Epidemics are epidemics because they take many different forms, and while there may be common-sense answers, solutions to address the underlying causes of gun violence are varied and complex.
Gun violence is an epidemic. We celebrate the Brady Law having stopped approximately 4 million firearm sales to prohibited gun purchasers, but we also acknowledge the internet, an unforeseen channel for selling guns.
At the same time, additional threats have arisen — both on and offline.
Brady is a leading voice in the fight to block 3D-printed guns, which represent a supreme threat to our safety and security. Anyone, anywhere can build a 3D-printed gun on demand — with no background check or without going through a licensed gun dealer. 3D-printed firearms are untraceable. This makes the jobs of law enforcement more difficult.
What's more, because authorities cannot trace 3D-printed guns back to the producer or owner, it's possible for 3D-printed gun producers to repeatedly violate gun manufacturing laws and restrictions on gun sales without fear of consequence. Worse yet, 3D-printed guns are almost completely made of plastic, which means they evade conventional security methods like metal detectors. Lastly, unlimited access online to blueprints for 3D-printed guns and the potential export of untraceable firearms threatens national and international defense and security.

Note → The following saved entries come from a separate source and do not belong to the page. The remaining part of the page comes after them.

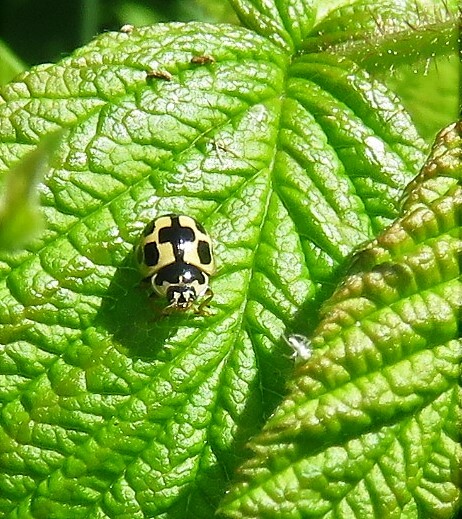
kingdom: Animalia
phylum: Arthropoda
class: Insecta
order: Coleoptera
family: Coccinellidae
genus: Propylaea
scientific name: Propylaea quatuordecimpunctata
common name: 14-spotted ladybird beetle
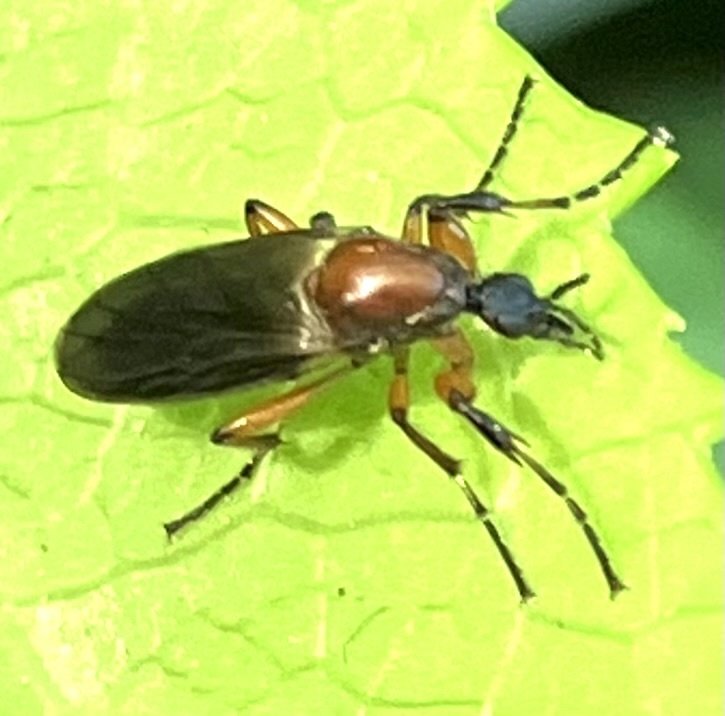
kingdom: Animalia
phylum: Arthropoda
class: Insecta
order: Diptera
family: Bibionidae
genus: Bibio
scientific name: Bibio articulatus
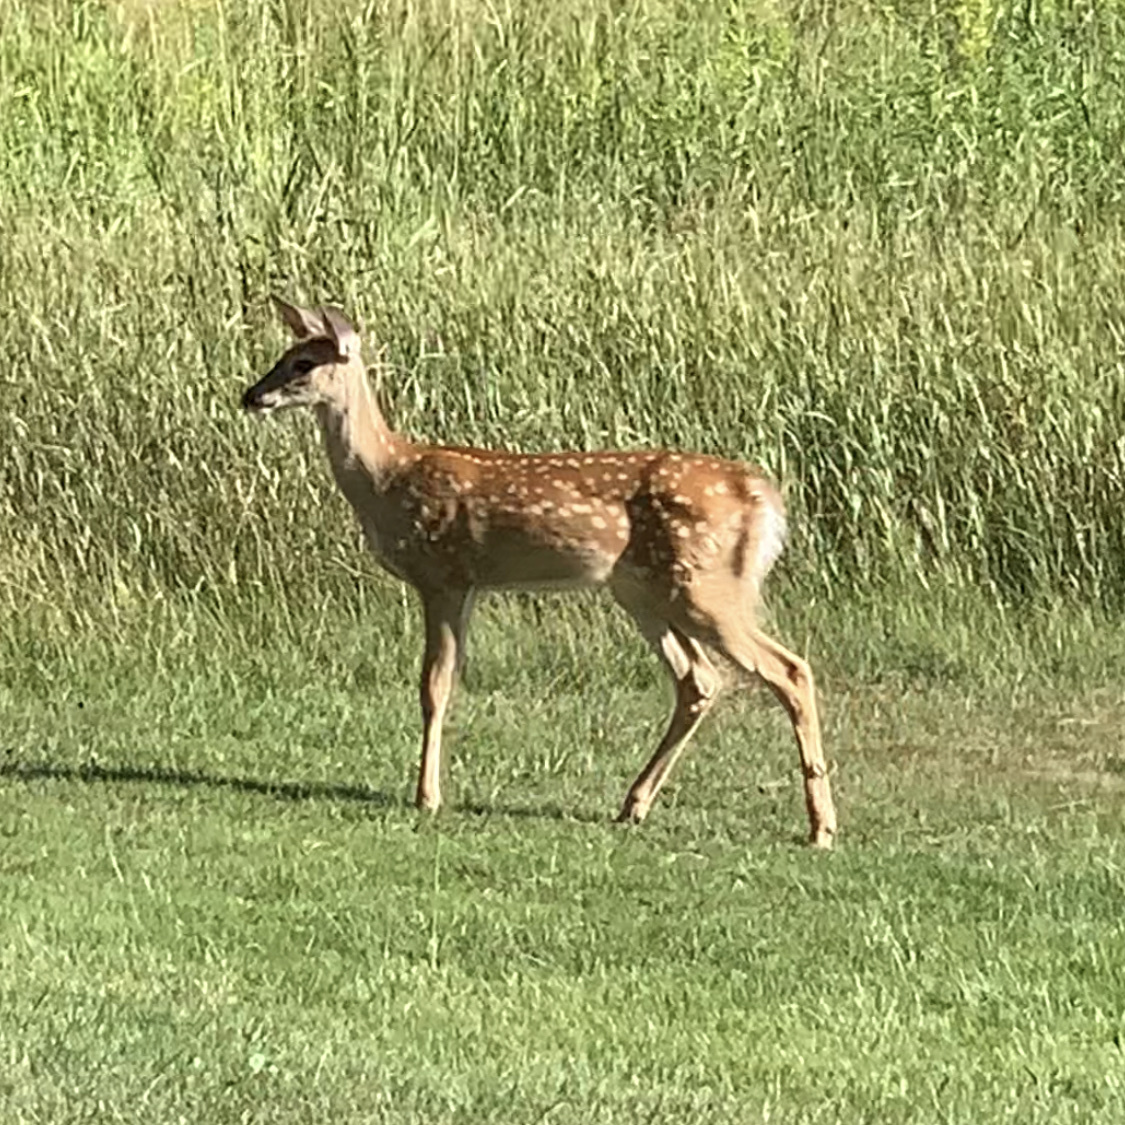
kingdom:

We're committed to doing everything in our power to prevent this threat from continuing further. Brady filed the first legal action to stop the wave of dangerous actors seeking to illegally post 3D-printed gun blueprints online. Brady's 2018 amicus breif argues that the Second Amendment doesn't grant Defense Distributed the right to publish the blueprints, nor does it protect the right to create or own 3D-printed guns.
In December 2018, Brady filed a lawsuit against the United States Department of State to force it to produce documents regarding its inexplicable, sudden decision to allow blueprints for 3-D printed guns to be uploaded and widely disseminated on the internet. Brady earlier sued to stop the Trump Administration’s settlement of a lawsuit brought by Defense Distributed, which would enable anyone to print untraceable and undetectable guns at home.
In response to school shootings, some federal and local lawmakers have considered funding to purchase guns for teachers. A 2018 study from Pew Research Center found that only 39 percent of U.S. teens ages 13 to 17, and parents with children in the same age range believe arming teachers and school officials would prevent school shootings.
Make no mistake, the greatest beneficiary of spending taxpayer dollars on guns for schools is the gun industry itself. Teachers are already on our front lines for educating our children, and guns in their classrooms won’t make them safer. Brady believes the way to prevent shootings isn’t adding more guns to our schools — it’s taking action to keep them out of the hands of dangerous people.
The high number of firearms in the U.S. means more and more guns are being “left” to family members after a loved one’s death, often inadvertently. For example, moving boxes from your grandparent’s home could be bringing guns into your own home, without your knowledge.
Although these emerging dangers are one of the most frightening parts of the gun violence epidemic, Brady is undeterred. We know there are solutions to these problems and if we unite, we will achieve them. It’s time we take action, not sides.